ACTIVITY:
Please transcribe, word for word, the line containing "vfov_deg: 22.6" and every line after it through the end of the records below, and nothing else.
[Opening SUPPLIED ENTRIES section]
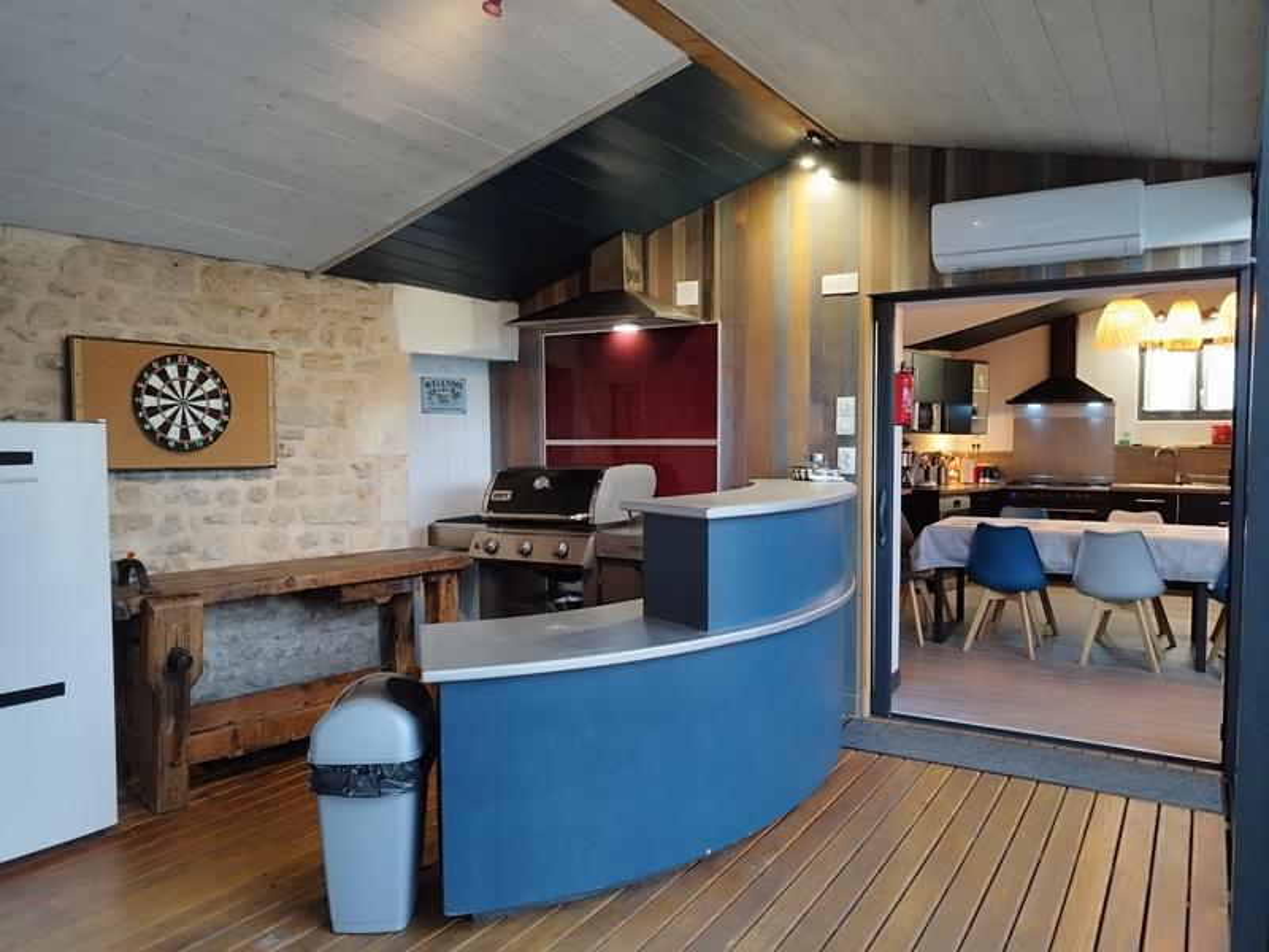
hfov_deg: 69.4
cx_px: 634
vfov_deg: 54.9
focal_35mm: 25
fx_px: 916
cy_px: 476
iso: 280
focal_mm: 5.95
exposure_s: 1/33.3
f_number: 1.89
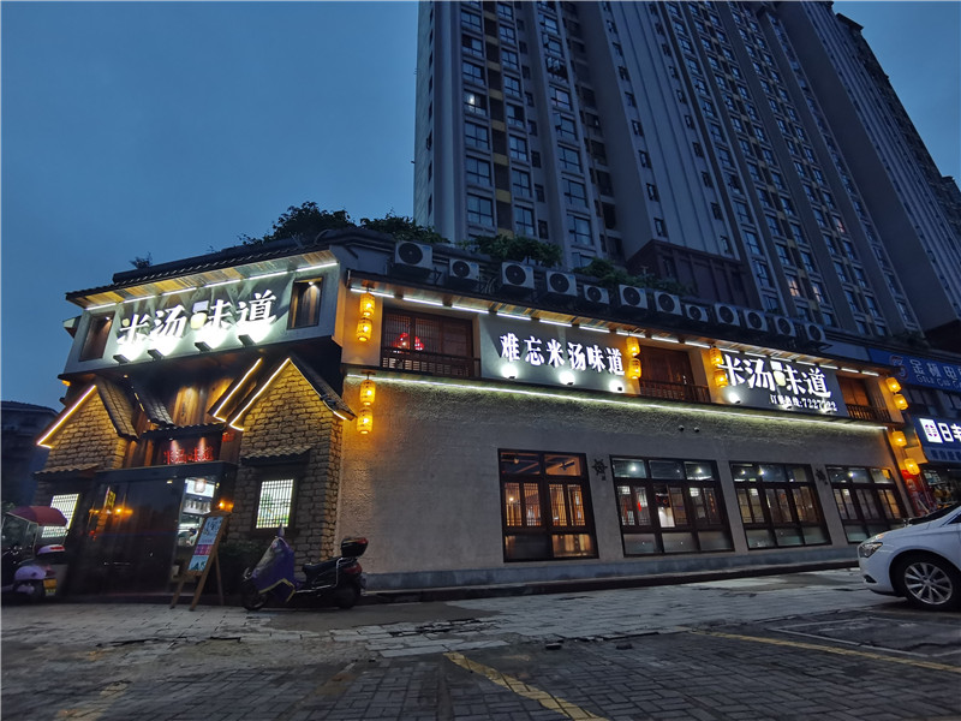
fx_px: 472
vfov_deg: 74.7
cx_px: 480
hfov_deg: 91.0
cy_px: 360
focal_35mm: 17
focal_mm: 2.26
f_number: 2.2
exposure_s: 1/50
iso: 250
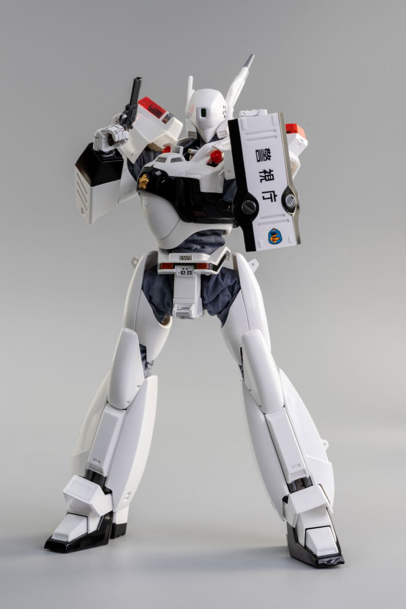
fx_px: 1522
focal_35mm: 90
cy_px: 304
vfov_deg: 22.6
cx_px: 203
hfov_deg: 15.2
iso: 160
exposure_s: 1/3
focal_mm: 90
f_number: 13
[Closing SUPPLIED ENTRIES section]
SOLUTION FOR THIS EXERCISE:
vfov_deg: 22.6
cx_px: 203
hfov_deg: 15.2
iso: 160
exposure_s: 1/3
focal_mm: 90
f_number: 13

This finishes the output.